Impediment to the Flow fo Value

So, how can the system you develop become an impediment to flow? That sounds somewhat contrary to the idea that your SUD actually should represent the ultimate value to the customer. How come that value is suddenly at odds with the flow… of value. Totally confusing…

Here’s how. Think of the system your organization develops as of a thick cobweb of interconnected components, services, classes, functions, etc. (In fact, such an analogy would be very close to reality.) Imagine now you need to fix a production defect or add some new functionality in such a system. You pull a couple of strings you could think of, hoping that those would suffice to solve your problem, but suddenly it turns out that one of them is connected to another that goes into the depth of the web and in turn pulls a few more. You continue the quest to find out that there was a lot more involved than you had initially thought. All of a sudden, a task that seemed to be a 30-minute bug fix, grew into a week-long job resulting in a significant update with its own hidden defects that will be discovered much later, after even more cobweb will be woven around it. You got the idea…

As the SUD grows, it becomes harder and harder to control. In fact, it starts in a sense to control you, imposing ever higher capacity demands and bringing more and more variability to the outcomes. And this is mostly not the “good” variability which allows you to naturally uncover new economic opportunities. Rather on the opposite, it simply adds to an already staggering level of disorder. I strongly suggest that you familiarize yourself with the Lehman’s Laws (see [1]) in this regard.

▶ [Given data]
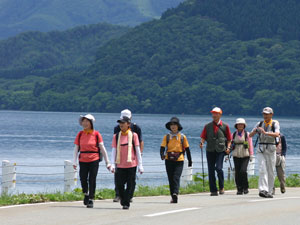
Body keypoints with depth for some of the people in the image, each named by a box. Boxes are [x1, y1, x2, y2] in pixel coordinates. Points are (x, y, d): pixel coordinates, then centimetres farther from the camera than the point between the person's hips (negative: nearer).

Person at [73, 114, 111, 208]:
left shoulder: (96, 134, -3)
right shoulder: (80, 134, 5)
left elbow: (102, 148, 0)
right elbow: (76, 148, 7)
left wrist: (107, 162, 0)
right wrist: (74, 161, -3)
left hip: (94, 160, -2)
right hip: (83, 161, 2)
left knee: (92, 180, -4)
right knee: (83, 179, 1)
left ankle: (91, 200, 5)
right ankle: (86, 194, 29)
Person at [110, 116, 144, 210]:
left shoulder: (133, 135, 1)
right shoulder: (116, 136, 6)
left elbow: (138, 151, 3)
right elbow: (113, 151, 5)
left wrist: (140, 165, 1)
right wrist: (113, 164, -4)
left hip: (131, 165, -2)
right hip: (120, 165, 2)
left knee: (130, 185, -1)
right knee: (119, 184, -2)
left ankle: (126, 203, 6)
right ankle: (122, 199, 20)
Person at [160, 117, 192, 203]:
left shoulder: (182, 137, 5)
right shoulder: (167, 136, 7)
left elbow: (187, 149, 11)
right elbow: (162, 147, -2)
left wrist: (190, 161, 13)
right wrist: (162, 155, -24)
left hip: (179, 160, -2)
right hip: (169, 160, 2)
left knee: (176, 177, -17)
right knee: (171, 179, 5)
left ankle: (175, 193, -30)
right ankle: (173, 197, 12)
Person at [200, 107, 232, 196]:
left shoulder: (225, 126, 6)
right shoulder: (208, 126, 11)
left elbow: (229, 139, 10)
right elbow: (203, 136, 8)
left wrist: (228, 147, -5)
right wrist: (202, 142, -13)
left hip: (220, 150, -2)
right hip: (210, 151, 2)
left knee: (218, 168, -16)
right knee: (211, 170, 1)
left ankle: (221, 187, 4)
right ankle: (213, 190, 7)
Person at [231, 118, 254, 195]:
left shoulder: (247, 134, 5)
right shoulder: (233, 135, 10)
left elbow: (250, 145, 6)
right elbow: (230, 145, 13)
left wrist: (251, 155, 0)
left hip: (245, 156, -2)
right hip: (236, 156, 2)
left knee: (243, 171, -17)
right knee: (237, 173, -2)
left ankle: (245, 188, -3)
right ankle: (239, 189, 6)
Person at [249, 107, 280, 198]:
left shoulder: (275, 124, -1)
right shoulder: (259, 124, 9)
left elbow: (277, 134, -20)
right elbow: (250, 135, 4)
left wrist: (265, 132, -33)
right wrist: (255, 131, -19)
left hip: (271, 150, -1)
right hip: (261, 150, 1)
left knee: (271, 172, 3)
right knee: (262, 170, -13)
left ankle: (269, 192, 13)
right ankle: (263, 190, -22)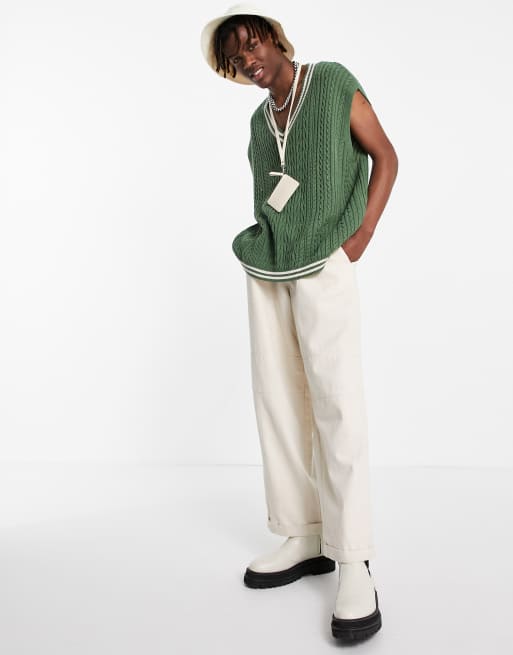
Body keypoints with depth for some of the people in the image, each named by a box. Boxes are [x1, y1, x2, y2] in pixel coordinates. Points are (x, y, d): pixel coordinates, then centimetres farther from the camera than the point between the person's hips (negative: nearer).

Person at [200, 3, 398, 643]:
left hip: (324, 265, -6)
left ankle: (354, 563, -10)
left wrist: (362, 235, -11)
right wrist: (266, 242, 8)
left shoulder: (334, 83, 0)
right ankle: (305, 538, 10)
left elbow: (385, 157, -1)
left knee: (336, 403, -13)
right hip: (267, 267, 7)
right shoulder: (260, 119, 16)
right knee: (277, 399, 2)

▶ [What you are asked to do] Continue the passage above about a growing system becoming an impediment to the flow of value, starting right after its last sentence.

▶ [Task answer]
At some point adding any new piece of functionality to the system becomes so hard that “techies” give up and start campaigning for a full system rewrite. And this time they’re gonna make it right. It’s as if the previous system was driven to a halt not by them and not under the unreasonable pressure of the same business stakeholders…

Research Results

The scenario that we described above sounds too familiar. But is it always the case that large SUDs negatively influence the flow or you and I just were too “lucky” to experience something like that in our professional career? Good question. There is a definitive answer to it. Let’s dig a bit deeper.

Recently we have completed a research, examining over fifty different software systems with an objective to explore the interconnectedness of their constituent parts (see article [2], it would be very useful to familiarize yourself with the logic and data provided in the article; it’s also a short read). We analyzed how thick are those “software cobwebs”. The results unambiguously showed the connection between the size of the system and the “spread” of different degrees of connectivity. More simply put:

In a large codebase, extreme events have significant probability.

In other words, large codebases show high inherent variability of outcomes, which naturally leads to high variation in the flow. Also, the bigger the codebase, the higher this variability is (it grows sub-linearly with codebase size, but that’s hardly of any relief). That being said, when the complexity of the codebase begins to significantly impact the flow of value, it matters very little how fluent we can get with stickies, meetings and dot voting; the problem is absolutely elsewhere and requires a different solution.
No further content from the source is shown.